Data to examine Block Start

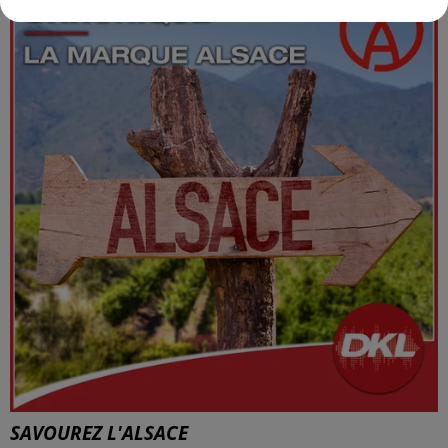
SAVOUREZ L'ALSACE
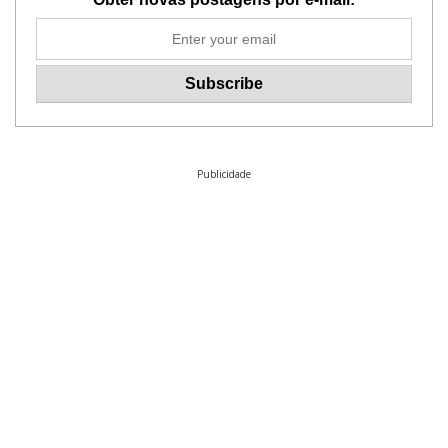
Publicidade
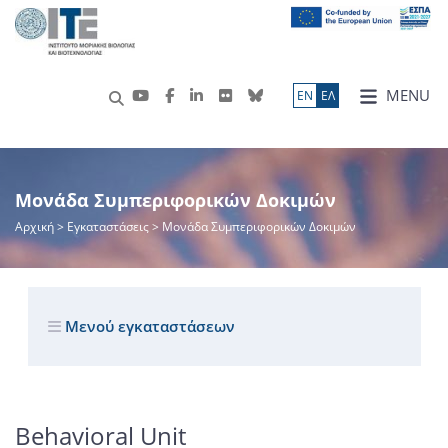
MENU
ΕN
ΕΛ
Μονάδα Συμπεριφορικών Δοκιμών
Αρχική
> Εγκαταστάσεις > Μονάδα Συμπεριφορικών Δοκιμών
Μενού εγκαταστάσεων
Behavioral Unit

Data to examine Block End

Your task: Can you lay out the lines above as a numbered list, skipping blank lines and leaving the pictures out?

Solution to this task:
1. SAVOUREZ L'ALSACE
2. Publicidade
3. MENU
4. ΕN
5. ΕΛ
6. Μονάδα Συμπεριφορικών Δοκιμών
7. Αρχική
8. > Εγκαταστάσεις > Μονάδα Συμπεριφορικών Δοκιμών
9. Μενού εγκαταστάσεων
10. Behavioral Unit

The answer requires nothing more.